HP 6715S and Ubunbu 8.04 Linux – Grub installed – now to get wireless working ?


The following info was gleaned from research for using the in built card under Ubuntu 7.10 but when a recent problem trashed Grub and I decided to bite the bullet and upgrade to the new 8.04 release. Well that was the plan but again its the alternate cd for 64 bit that was tried – in this case the RC (Release Candidate) version. Well – everything went swimmingly until the final stage when the install failed to install Grub – so I tried LILO and it failed too.

So when the final release came out I had to give Hardy Heron a go – and yes the Grub installation problem is fixed!!!

I also took the opportunity to clean up some test partitions and get a larger primary partition – but wireless seems to have disappeared. So back to the drawing board

Important – The information following relates to Ubuntu 7.10 – I’ll be back information regarding getting this wireless network card on 8.04

http://linuxwireless.org/en/users/Drivers/b43

http://gefiiri.googlepages.com/kubuntuinstallhp6715s gives a great breakdown of the steps. Below I’m giving some additional commentary explaining what the actuals steps represent.

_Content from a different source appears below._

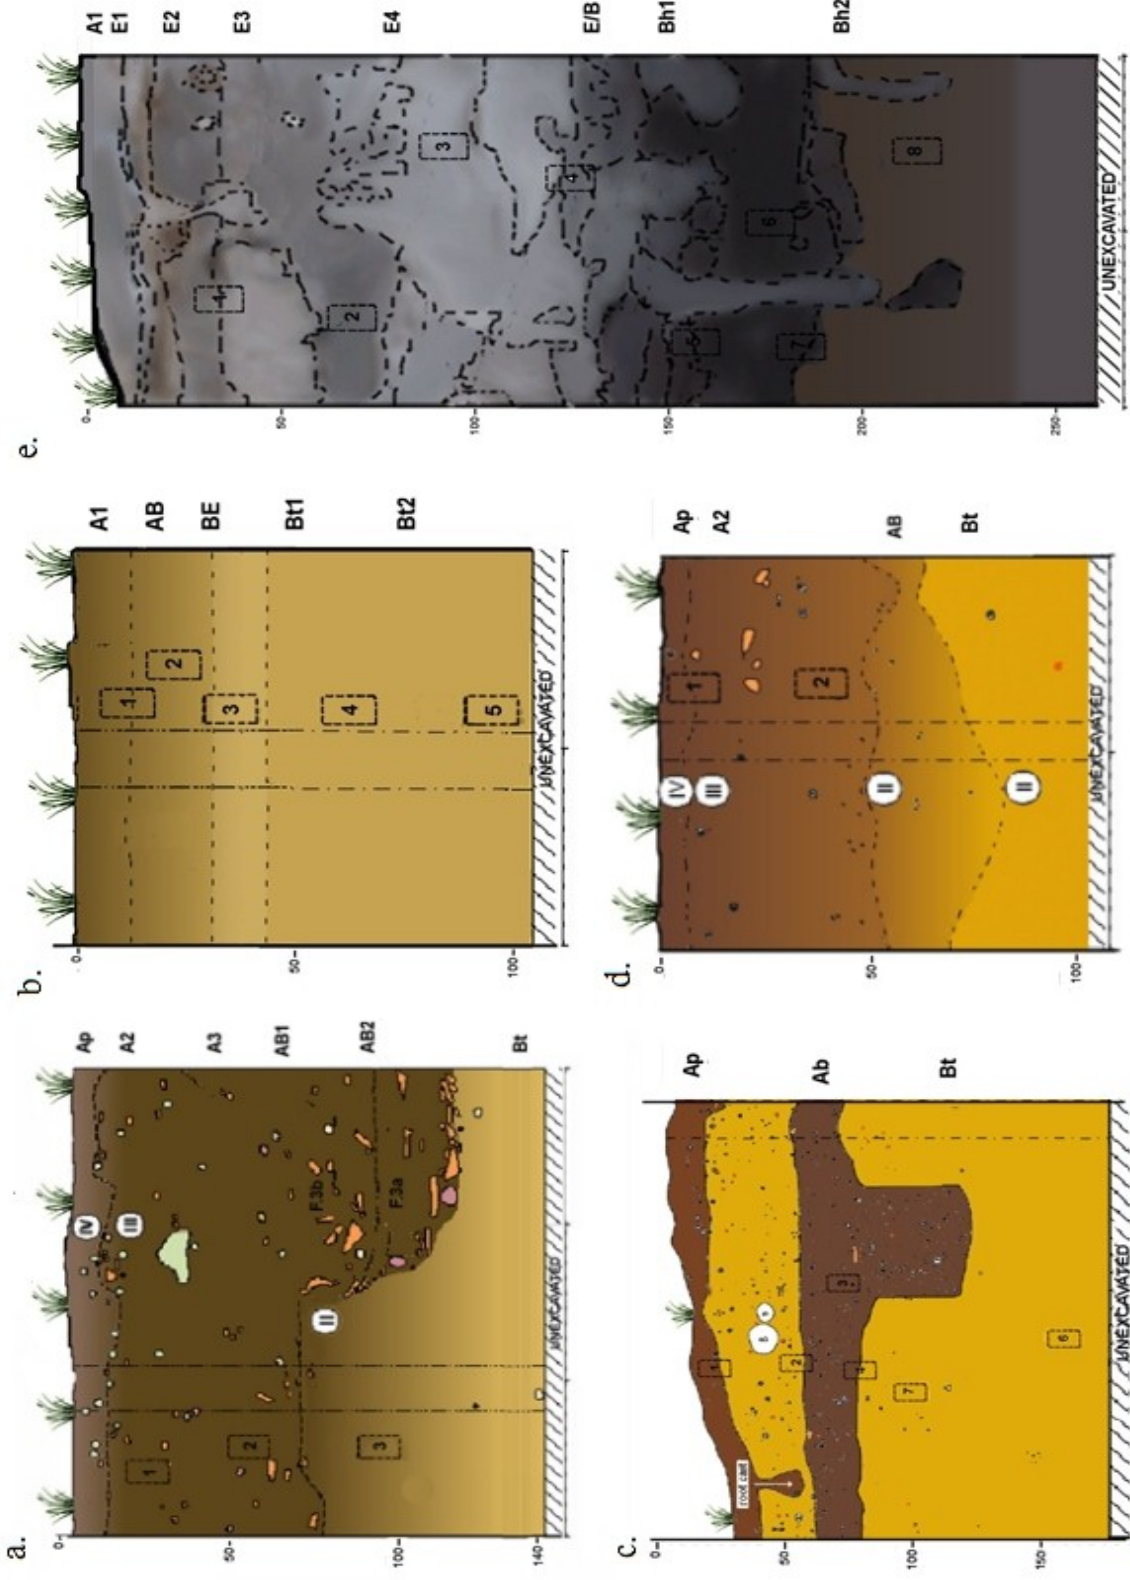
Figure 4. Profiles discussed in the text. (a) Hatahara site (see also Figure 2, bottom). (b) Control profile with sub-recent burning, same landform as Hatahara. (c) and (d) Lago Grande site: buried and exposed terra mulata profiles. (e) Dona Stella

echo ‘blacklist bcm43xx’ | sudo tee -a /etc/modprobe.d/blacklist -> this returns “Blacklist Bcm43xx”

sudo apt-get install ndiswrapper-utils-1.9

will request the 64BIT alternate CD (since thats what I used to install the machine)

mkdir ~/bcm43xx; cd ~/bcm43xx

creates a folder and moves into it

sudo apt-get install cabextract

installs the cabextract program

wget ftp://ftp.hp.com/pub/softpaq/sp34001-34500/sp34152.exe

Downloads the required files from HP’s site

cabextract sp34152.exe

This extracts the contents of the file and message at end should say no errors.

The next range of steps relate to the configuration of NDISwrapper

NdisWrapper is a free software driver wrapper that enables the use of Microsoft Windows drivers for wireless network devices (cards, USB modems and routers), on Unix-like operating systems.

This is important, because many vendors of wireless cards do not release Linux supported drivers for the cards, nor information about how to write a driver. Ndiswrapper works by implementing the Windows kernel and NDIS APIs, and dynamically linking the driver to this implementation.

sudo ndiswrapper -i bcmwl5.inf

ndiswrapper -l

sudo depmod -a

which creates dependencies for all modules listed in /etc/modules.conf.

sudo modprobe ndiswrapper

sudo cp /etc/network/interfaces /etc/network/interfaces.orig

echo -e ‘auto loniface lo inet loopbackn’ | sudo tee /etc/network/interfaces

sudo ndiswrapper -mecho ‘ndiswrapper’ | sudo tee -a /etc/modules

echo ‘ENABLED=0’ | sudo tee -a /etc/default/wpasupplicant

Remove the Alternate CD from drive and then reboot machine.